As can be seen in FIGS. 7 and 8, the screen filter assembly consists of a primary hardware cloth component at the very top and very bottom with a center section consisting of steel wool, The holes in the screen of the hardware cloth are approximately 1/4" openings. These three metal components, the two screens, top and bottom, and the included steel wool center section, are all held together as an assembly by an upper and lower case component that contains the entire filter, making it an easy-to-replace assembly. The outer case component would be best manufactured of stamped steel, but may also be manufactured of glass-filled ABS, injection molded plastic.
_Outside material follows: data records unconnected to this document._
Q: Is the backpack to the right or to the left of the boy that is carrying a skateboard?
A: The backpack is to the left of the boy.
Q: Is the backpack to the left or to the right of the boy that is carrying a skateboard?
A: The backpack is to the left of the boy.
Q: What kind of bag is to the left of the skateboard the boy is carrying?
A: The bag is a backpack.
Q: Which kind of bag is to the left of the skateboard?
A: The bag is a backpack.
Referring to the pump operation, as the plunger assembly moves in a downward motion, water (liquid) will enter the hollow center at the opening of the piston assembly, with the liquid pressure pushing upward to the ball valve unit. The water (under pressure), exits the second exhaust port into the hollow chamber. The hollow chamber changes volume as the plunger pushes downward, since the chamber is defined as the point between the hydraulic end rod and the top of the plunger. On the downstroke, water pulled into the unit from the up-stroke cycle, is contained.
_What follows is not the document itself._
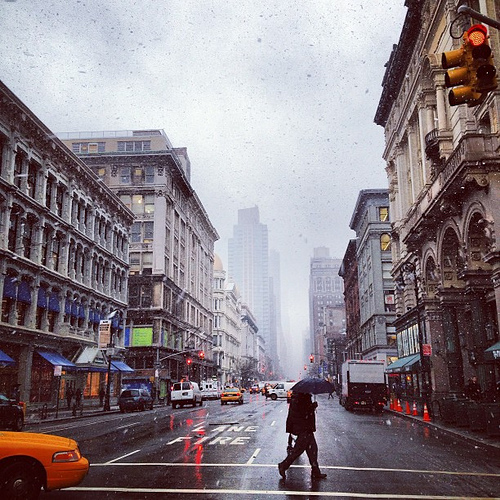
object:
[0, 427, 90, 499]
taxi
On the up-stoke, the contained water (liquid) slurry exits from the first exhaust port into the hollow wall created by the main unit and the outer sleeve of the unit. The water flows down the hollow wall and re-enters the intake of the sand recovery unit 1 near the flapper valve.
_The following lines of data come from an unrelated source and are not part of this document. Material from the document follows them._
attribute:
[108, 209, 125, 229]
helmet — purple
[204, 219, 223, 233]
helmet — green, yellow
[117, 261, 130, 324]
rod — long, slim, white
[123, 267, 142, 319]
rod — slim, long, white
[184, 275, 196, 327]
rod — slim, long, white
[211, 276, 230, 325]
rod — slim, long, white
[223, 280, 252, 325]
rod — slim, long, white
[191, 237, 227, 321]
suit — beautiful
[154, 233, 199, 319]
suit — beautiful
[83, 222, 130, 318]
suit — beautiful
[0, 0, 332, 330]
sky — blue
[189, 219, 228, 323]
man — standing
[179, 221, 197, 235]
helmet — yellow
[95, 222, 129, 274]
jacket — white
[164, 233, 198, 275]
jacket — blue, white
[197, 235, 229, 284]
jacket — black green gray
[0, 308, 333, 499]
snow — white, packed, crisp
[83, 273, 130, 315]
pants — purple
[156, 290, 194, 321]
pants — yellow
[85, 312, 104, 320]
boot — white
In use, a worker places the opposite end of the sand recovery unit 1 into the drilled well hole and works it into the ground. The sand recovery unit 1 is then turned on automatically whenever it hits the end or bottom of the well hole. This action provides the suction of sand from the hole, releasing the sand outward from the associated exhaust port. The filter component catches sand, mud and objects too large for the sand recovery unit 1 to handle, keeping it from becoming damaged and collecting the sand, mud or debris in the front area of the sand recovery unit 1. Once full, the sand recovery unit 1 is pulled to the surface, the watertight seal unscrewed and the debris removed. Any and all components, including the battery, may be serviced by unscrewing the watertight O-ring seals located throughout the illustrated length of the sand recovery unit 1. The sand recovery unit 1 may be manufactured in a variety of sizes or lengths as required. All selected components must be able to withstand the pressures and temperatures that are present within a well system where this invention is to be used.
Although only an exemplary embodiment of the invention has been described in detail above, those skilled in the art will readily appreciate that many modifications are possible without materially departing from the novel teachings and advantages of this invention. Accordingly, all such modifications are intended to be included within the scope of this invention as defined in the following claims.